Keriuhan di Ladang Sastra Indonesia Tahun 2000-an
Muhidin M. Dahlan dalam Aku Mendakwa Hamka Plagiat: Skandal Sastra Indonesia 1962-1964 (2011) di bagian penutup bertajuk “Plagiat, Keributan Omong Kosong, dan Kehormatan” mendokumentasikan beberapa peristiwa sastra pada tahun 2000-an yang mengundang keriuhan di media sosial.
Kasus pertama yang ia bahas adalah cerpen “Perempuan Tua dalam Rashomon” yang ditulis Dadang Ari Murtono. Cerpen yang sempat dimuat di Lampung Post (5 Desember 2010) dan Kompas (30 Januari 2011), dituduh plagiat dari cerpen “Rashomon” karya cerpenis Jepang, Ryunosuke Akutagawa.
Setelah kasus Dadang, Muhidin kemudian membahas puisi Taufiq Ismail, “Kerendahan Hati” yang mirip dengan puisi “Be the Best of Whatever You Are” karya Douglas Malloch.

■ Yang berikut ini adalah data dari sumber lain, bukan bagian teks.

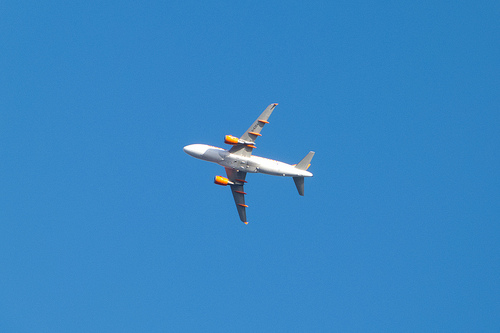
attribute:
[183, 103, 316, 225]
airplane — commercial, flying, white, orange, central, wheelless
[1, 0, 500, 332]
sky — blue, big, cloudless, bright, sunny, clear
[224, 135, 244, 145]
engine — orange, orage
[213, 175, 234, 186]
engine — orange, orage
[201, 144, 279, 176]
fuselage — white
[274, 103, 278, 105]
accent — orange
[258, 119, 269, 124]
accent — orange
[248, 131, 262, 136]
accent — orange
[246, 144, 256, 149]
accent — orange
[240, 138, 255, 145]
mount — gray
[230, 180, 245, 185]
mount — gray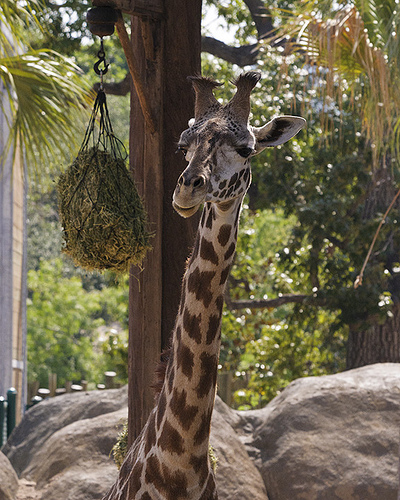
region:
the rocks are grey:
[299, 382, 399, 467]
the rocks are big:
[31, 390, 399, 499]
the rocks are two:
[29, 390, 398, 498]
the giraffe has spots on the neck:
[150, 305, 215, 498]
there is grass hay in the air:
[56, 163, 149, 243]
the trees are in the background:
[308, 150, 382, 251]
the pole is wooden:
[126, 361, 160, 413]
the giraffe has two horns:
[182, 74, 264, 119]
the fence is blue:
[3, 389, 20, 430]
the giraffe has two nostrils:
[172, 171, 209, 220]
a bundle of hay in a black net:
[52, 77, 157, 273]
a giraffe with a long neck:
[91, 69, 311, 498]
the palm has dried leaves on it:
[249, 2, 398, 179]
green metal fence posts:
[0, 384, 24, 441]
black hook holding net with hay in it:
[89, 40, 110, 100]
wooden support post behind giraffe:
[82, 0, 207, 460]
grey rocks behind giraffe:
[1, 360, 397, 497]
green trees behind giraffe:
[28, 0, 397, 408]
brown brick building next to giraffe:
[0, 61, 28, 446]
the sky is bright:
[0, 0, 399, 126]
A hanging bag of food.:
[51, 128, 153, 284]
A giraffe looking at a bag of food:
[123, 86, 265, 495]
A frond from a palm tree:
[2, 80, 79, 173]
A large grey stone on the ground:
[248, 366, 398, 496]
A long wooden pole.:
[127, 11, 195, 420]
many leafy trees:
[272, 152, 396, 318]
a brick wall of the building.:
[2, 153, 30, 404]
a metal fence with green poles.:
[0, 384, 15, 444]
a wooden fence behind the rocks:
[29, 367, 123, 399]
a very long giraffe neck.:
[164, 223, 239, 473]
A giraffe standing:
[104, 56, 308, 496]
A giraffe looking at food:
[96, 68, 304, 496]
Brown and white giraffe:
[100, 65, 320, 497]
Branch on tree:
[228, 292, 324, 308]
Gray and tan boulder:
[257, 357, 397, 493]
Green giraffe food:
[52, 0, 164, 288]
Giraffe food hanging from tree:
[52, 0, 152, 288]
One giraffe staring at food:
[100, 64, 312, 496]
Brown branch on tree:
[224, 284, 328, 308]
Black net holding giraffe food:
[53, 89, 161, 289]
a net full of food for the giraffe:
[56, 130, 146, 277]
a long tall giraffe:
[83, 73, 299, 498]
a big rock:
[12, 393, 237, 498]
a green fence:
[0, 384, 20, 442]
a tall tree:
[345, 265, 396, 369]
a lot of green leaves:
[36, 266, 130, 374]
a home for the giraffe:
[7, 94, 49, 424]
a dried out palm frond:
[276, 4, 397, 138]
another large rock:
[254, 360, 390, 497]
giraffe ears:
[183, 66, 271, 111]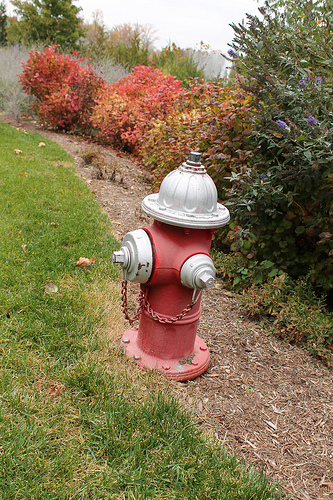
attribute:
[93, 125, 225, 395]
hydrant — white, red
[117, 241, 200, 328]
chains — red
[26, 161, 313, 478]
ground — bare, sloping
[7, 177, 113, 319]
grass — green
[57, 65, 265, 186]
bushes — red, tall, colorful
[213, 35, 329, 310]
bush — green, large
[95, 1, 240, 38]
sky — white, overcast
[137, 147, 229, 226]
cap — white, silver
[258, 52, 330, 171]
flowers — purple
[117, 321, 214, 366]
bolts — red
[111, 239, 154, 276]
knob — rusty, white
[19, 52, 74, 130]
leaves — red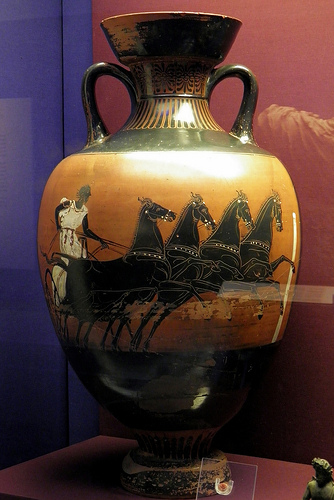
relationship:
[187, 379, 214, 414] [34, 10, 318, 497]
refection on urn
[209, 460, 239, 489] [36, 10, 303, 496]
area of pot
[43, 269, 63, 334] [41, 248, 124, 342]
wheel of a chariot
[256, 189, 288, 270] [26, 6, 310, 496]
horse on vase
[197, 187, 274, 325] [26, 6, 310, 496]
horse on vase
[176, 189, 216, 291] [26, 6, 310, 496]
horse on vase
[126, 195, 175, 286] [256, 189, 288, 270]
horse on horse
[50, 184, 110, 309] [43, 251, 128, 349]
driver in a chariot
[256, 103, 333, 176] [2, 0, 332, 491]
picture on wall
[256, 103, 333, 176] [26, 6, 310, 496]
picture behind vase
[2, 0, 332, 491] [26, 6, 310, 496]
wall behind vase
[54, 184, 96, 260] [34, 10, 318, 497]
driver on urn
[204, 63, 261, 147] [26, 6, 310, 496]
handle of a vase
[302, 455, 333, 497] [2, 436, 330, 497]
statue on table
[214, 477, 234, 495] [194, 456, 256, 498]
item in case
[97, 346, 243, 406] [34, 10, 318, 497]
patch on urn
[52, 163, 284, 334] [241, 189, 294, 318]
drawings of horse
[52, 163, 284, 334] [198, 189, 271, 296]
drawings of horse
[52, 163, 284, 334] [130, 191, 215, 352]
drawings of horse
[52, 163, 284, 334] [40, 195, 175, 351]
drawings of horse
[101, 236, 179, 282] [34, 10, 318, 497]
stripes on urn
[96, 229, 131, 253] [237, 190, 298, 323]
reins for horse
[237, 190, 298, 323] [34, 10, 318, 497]
horse on urn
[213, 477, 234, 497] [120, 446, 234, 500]
item on base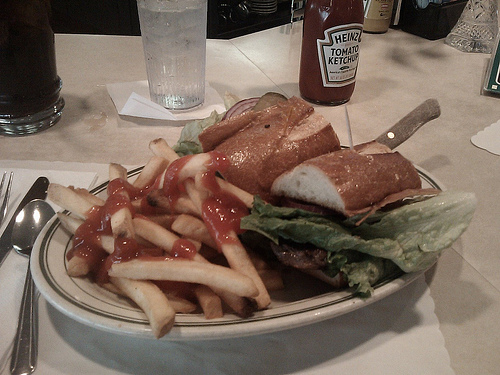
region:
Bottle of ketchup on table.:
[287, 27, 415, 137]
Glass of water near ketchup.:
[129, 25, 248, 99]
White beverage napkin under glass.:
[109, 75, 228, 149]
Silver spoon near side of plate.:
[13, 191, 58, 370]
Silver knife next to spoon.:
[15, 171, 36, 241]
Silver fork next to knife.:
[1, 165, 31, 226]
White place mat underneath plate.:
[50, 143, 265, 370]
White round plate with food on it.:
[67, 167, 347, 361]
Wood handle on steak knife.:
[381, 90, 453, 162]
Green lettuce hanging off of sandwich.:
[303, 206, 434, 286]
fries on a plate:
[65, 146, 260, 284]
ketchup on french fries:
[111, 181, 137, 207]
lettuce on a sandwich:
[382, 190, 482, 230]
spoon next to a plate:
[13, 190, 34, 362]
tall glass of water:
[141, 0, 212, 112]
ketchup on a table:
[301, 0, 378, 100]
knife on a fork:
[392, 86, 463, 151]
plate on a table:
[250, 303, 322, 333]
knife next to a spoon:
[31, 170, 54, 191]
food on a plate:
[96, 98, 474, 294]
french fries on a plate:
[2, 78, 491, 340]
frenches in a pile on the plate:
[40, 72, 407, 347]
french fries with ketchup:
[26, 50, 307, 374]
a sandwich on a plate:
[157, 48, 474, 328]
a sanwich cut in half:
[180, 71, 476, 323]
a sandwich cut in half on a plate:
[29, 28, 412, 373]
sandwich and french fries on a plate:
[59, 57, 487, 364]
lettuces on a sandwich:
[167, 40, 489, 329]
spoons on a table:
[12, 161, 100, 373]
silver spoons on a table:
[5, 168, 99, 374]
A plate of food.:
[34, 87, 477, 367]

Media sosial ribut. Bramantyo Prijosusilo berkomentar keras, “Khabarkan kepada dunia, penyair jahat Taufiq Ismail yang suka menekan-nekan seniman muda dengan cara-cara selintutan, adalah plagiator tuna-budaya.”
Komentar Bramantyo Prijosusilo kemudian menuai tanggapan beragam. Taufik Ismail yang marah, yang katanya “tidak terima dinista sedemikian”, hendak menyeret Bramantyo ke ranah hukum. Namun, akhirnya kasus ini berujung dengan damai. Bramantyo meminta maaf.
Selain dua kasus tersebut, ada juga pemaparan tentang cerpen “Dodolit Dodolibret” karya Seno Gumira Ajidarma yang mirip dengan “Tiga Pertapa” karya Leo Tolstoy. Mula-mula akun Facebook Akmal Nasery Basral mengunggah cacatan bertajuk “Dodolit Dodoltolstoy” yang isinya menceritakan pengalaman dia waktu menghadiri Malam Penghargaan Cerpen Terbaik Kompas 2011 di Bentara Budaya Jakarta pada tanggal 27 Juni, yang salah satunya menampilkan cerpen “Dodolit Dodolibret”.
Muhidin menerangkan bahwa Akmal menulis delapan poin kesamaan antara cerpen Seno dengan Tolstoy, di antaranya yaitu: (1) Fokus cerita tentang seorang pemuka agama yang resah melihat cara berdoa masyarakat umum yang salah (Guru Kiplik versi SGA, dan Uskup versi Tolstoy), (2) Sang pemuka agama pergi ke sebuah pulau. (Berlokasi di tengah danau luas versi SGA, dan berlokasi di tengah lautan luas versi Tolstoy), dll.
Seperti pada dua kasus sebelumnya, soal ini pun mengundang banyak tanggapan dari para sastrawan, tapi kemudian cepat mereda.
“Kasus Seno Gumira Ajidarma dan Tolstoy itu pun kita tahu kemudian mereda dengan cepat, lalu melenyap. Tak ada kelanjutan. Mungkin sekadar sport agar media sosial itu tak hanya berisi keluh-kesah, 'status' personal dan sehari-hari, dan sesekali puisi-puisi pendek atau cerita pendek yang diposting tergesa-gesa untuk meraup sesegera mungkin pujian antarkenalan, serta agenda-agenda kesusastraan,” tulis Muhidin.
Beberapa kasus di atas, termasuk kasus di Majalah Islam Sabili yang sepi dan tidak ada tanggapan sama sekali, menambah catatan sejarah sastra Indonesia yang masih muda usia.
Dalam catatan pembuka buku Aku Mendakwa Hamka Plagiat: Skandal Sastra Indonesia 1962-1964 (2011), Muhidin M. Dahlan menulis, “[…] ini sejarah kita, sejarah sastra Indonesia. Mari buka, mari baca. Dan setelah itu, generasi berikutnya akan menimbang mana yang pantas disiangi (karena gulma), mana yang perlu ditumbuhkan (karena padi). Mana yang dibabat, mana yang ditumbuhkan.”